Last night the laptop battery suddenly stopped working entirely. I had it unplugged for about 5 minutes when it abruptly went off (no flashing light to warn that the battery was low or anything). Now when I plug it in the battery light flashes orange. A quick Google search indicates that this might mean that a fuse inside the battery pack has blown or that there might be a problem with the system board. Replacing the system board is much more than the laptop is worth and even replacing the battery will probably cost more than it’s worth. Previously bought a Thinkpad T420 at auction because it didn’t cost much more than getting a new battery and PSU for a T61 [2] and I expect I can find a similar deal if I poll the auction sites for a while.

Using an X series Thinkpad has been a good experience and I’ll definitely consider an X series for my next laptop. My previous history of laptops involved going from ones with a small screen that were heavy and clunky (what was available with 90’s technology and cost less than a car) to ones that had a large screen and were less clunky but still heavy. I hadn’t tried small and light with technology from the last decade, it’s something I could really get used to!

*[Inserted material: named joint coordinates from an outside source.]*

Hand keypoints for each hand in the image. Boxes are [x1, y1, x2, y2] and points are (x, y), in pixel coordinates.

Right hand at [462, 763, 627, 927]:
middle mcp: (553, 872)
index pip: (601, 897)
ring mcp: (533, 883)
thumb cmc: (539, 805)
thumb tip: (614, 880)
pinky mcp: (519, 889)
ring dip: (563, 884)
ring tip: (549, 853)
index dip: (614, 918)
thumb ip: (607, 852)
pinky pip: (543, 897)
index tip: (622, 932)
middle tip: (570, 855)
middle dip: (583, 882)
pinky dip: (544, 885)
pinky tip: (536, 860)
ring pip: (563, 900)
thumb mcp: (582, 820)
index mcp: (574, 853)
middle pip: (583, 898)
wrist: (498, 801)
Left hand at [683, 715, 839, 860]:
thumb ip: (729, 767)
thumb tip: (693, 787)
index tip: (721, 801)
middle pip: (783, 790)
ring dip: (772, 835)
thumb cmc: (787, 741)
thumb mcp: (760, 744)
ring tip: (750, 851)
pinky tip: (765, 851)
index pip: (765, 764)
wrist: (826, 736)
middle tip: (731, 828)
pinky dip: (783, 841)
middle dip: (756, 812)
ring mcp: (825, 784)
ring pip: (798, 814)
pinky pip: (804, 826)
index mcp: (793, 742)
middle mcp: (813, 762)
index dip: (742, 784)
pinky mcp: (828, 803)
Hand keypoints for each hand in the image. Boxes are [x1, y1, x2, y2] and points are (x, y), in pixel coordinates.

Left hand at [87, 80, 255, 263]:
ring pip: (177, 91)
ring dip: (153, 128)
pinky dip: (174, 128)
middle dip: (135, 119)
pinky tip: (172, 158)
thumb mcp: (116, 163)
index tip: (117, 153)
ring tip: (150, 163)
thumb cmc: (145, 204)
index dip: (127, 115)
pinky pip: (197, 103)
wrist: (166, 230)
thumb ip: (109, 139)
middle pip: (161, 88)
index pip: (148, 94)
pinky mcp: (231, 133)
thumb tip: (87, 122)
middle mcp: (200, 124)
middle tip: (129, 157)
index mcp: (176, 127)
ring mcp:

By today’s standards the X301 is deficient in a number of ways. It has 64G of storage (the same as my most recent phones) which isn’t much for software development, 6G of RAM which isn’t too bad but is small by today’s standards (16G is a common factory option nowadays), a 1440*900 screen which looks bad in any comparison (less than the last 3 phones I’ve owned), and a slow CPU. No two of these limits would be enough to make me consider replacing that laptop. Even with the possibility of crashing under load it was still a useful system. But the lack of a usable battery in combination with all the other issues makes the entire system unsuitable for my needs. I would be very happy to use a fast laptop with a high resolution screen even without a battery, but not with this list of issues.

Next week I’m going to a conference and there’s no possibility of buying a new laptop before then. So for a week when I need to use a laptop a lot I will have a sub-standard laptop.

It really sucks to have a laptop develop a problem that makes me want to replace it so soon after I got it.